System podwodnej lokalizacji wstecznego rozproszenia UBL. Naukowcy z MIT opracowali nawigację opartą na systemie, który zamiast emitować własne sygnały akustyczne, odbija modulowane sygnały ze swojego otoczenia. W swoich badaniach poszli o krok dalej , i wyposażyli podwodną nawigację w niekonwencjonalne zasilanie, czyli opracowali podwodny GPS bez typowej baterii.
Zdaniem naukowców, wykorzystanie akustyki w podwodnej nawigacji wiąże się z generatorami sygnału, które są bardzo energochłonne. O ile w przypadku dużych jednostek pływających może to nie mieć znaczenia, to dla małych urządzeń zasilane bakteryjnie może stanowić prawdziwą przeszkodę w zastosowaniu.
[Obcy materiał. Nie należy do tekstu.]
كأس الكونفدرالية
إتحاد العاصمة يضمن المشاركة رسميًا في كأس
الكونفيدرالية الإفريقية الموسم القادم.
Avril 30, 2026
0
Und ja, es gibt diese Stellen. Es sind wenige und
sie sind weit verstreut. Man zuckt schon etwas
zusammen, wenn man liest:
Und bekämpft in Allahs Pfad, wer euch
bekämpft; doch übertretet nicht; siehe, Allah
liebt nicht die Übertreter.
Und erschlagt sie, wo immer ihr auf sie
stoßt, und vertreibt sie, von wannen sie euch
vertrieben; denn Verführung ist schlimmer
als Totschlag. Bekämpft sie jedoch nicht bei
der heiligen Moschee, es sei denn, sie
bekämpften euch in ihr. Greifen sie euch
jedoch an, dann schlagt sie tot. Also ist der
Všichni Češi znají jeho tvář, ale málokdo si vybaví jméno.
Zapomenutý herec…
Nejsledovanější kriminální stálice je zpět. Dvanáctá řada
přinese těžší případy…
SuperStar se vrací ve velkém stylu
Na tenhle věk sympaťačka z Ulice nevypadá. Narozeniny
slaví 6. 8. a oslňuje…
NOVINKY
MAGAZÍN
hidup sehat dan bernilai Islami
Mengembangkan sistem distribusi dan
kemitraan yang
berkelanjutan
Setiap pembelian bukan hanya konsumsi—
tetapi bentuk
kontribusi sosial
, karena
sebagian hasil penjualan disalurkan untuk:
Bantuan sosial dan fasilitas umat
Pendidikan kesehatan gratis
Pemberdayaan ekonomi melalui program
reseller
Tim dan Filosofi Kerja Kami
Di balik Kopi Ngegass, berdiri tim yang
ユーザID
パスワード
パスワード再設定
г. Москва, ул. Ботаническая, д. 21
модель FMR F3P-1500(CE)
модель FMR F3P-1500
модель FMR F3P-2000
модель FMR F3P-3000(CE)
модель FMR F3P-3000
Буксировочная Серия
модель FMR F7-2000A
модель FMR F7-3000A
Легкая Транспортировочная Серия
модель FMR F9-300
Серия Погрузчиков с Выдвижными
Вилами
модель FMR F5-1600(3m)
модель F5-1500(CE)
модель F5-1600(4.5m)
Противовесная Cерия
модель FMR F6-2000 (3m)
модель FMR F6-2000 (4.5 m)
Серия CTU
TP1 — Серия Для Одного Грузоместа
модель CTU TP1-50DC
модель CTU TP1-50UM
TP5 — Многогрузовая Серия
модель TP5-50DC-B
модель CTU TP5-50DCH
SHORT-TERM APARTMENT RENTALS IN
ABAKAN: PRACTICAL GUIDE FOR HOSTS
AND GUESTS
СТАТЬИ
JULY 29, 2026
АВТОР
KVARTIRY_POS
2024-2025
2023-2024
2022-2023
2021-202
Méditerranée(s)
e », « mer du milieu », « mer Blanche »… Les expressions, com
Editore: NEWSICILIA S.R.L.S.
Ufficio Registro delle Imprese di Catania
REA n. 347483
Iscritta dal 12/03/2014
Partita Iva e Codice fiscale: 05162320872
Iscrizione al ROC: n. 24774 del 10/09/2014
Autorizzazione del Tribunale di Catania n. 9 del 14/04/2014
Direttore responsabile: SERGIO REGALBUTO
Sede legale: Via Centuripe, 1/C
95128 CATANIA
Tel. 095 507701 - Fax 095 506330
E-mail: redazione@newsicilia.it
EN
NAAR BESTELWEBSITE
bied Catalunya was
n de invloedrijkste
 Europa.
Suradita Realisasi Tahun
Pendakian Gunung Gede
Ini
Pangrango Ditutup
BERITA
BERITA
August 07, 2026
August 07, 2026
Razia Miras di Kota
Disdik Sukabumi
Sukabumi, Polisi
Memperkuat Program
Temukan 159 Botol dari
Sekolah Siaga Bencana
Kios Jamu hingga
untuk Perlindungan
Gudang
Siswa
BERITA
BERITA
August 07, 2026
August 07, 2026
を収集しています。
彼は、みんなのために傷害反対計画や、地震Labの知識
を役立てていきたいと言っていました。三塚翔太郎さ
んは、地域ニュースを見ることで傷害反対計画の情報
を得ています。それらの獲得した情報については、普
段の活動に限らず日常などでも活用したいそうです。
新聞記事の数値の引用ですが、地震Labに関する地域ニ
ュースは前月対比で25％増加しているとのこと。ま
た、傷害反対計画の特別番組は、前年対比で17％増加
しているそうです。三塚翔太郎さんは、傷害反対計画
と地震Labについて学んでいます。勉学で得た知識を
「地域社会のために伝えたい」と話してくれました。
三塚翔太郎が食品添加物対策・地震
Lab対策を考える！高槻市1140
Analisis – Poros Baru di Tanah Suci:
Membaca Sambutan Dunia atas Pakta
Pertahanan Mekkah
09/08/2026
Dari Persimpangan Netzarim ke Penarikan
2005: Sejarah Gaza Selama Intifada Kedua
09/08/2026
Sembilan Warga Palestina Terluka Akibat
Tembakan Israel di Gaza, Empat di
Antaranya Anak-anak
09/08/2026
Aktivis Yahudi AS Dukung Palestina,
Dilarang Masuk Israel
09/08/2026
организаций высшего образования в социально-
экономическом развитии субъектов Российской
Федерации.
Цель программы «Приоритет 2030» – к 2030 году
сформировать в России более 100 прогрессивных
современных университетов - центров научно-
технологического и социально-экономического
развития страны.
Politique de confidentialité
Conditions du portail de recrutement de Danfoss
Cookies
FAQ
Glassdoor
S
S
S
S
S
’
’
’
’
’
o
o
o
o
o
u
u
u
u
Szukając rozwiązania problemu zasilania, naukowcy zastosowali materiały piezoelektryczne. Wykonane z nich czujniki umożliwiają wykorzystanie ładunku do selektywnego odbijania niektórych fal dźwiękowych z powrotem do otoczenia. Fale te są odbierane przez odbiornik jako wzór binarny, przy czym 1 to fale odbite, a 0 to fale nieodbite.
Sygnał binarny pozwala na przenoszenie różnych informacji np. stopnia zasolenia czy temperatury, może również posłużyć do ustalenia lokalizacji poprzez określenie czasu, w jakim fala dźwiękowa odbije się i powróci do odbiornika.
Niestety, pod wodą problem staje się bardziej skomplikowany, ponieważ fale akustyczne przemieszczają się między powierzchnią a dnem morskim, przy czym na płytkich wodach sygnały te są mocniejsze. Aby zapobiec zakłócaniu sygnałów, zastosowano dodatkowo „przeskakiwanie częstotliwości„.
Wysyłanie sekwencji sygnałów o różnych częstotliwościach następuje według wzoru, dzięki czemu powracają do odbiornika w różnych fazach. Połączenie danych czasu i fazy pozwala na spowolnienie transmisji sygnałów w płytkiej wodzie, tak aby echo wygasło i nie nastąpiła interferencja.
Wszystkie dotychczasowe testy UBL przeszedł pomyślnie, również na płytkich wodach, gdzie udało się oszacować odległości z dokładnością do prawie 50 cm. Kolejne prace obejmują zwiększenie zasięgu UBL w terenie.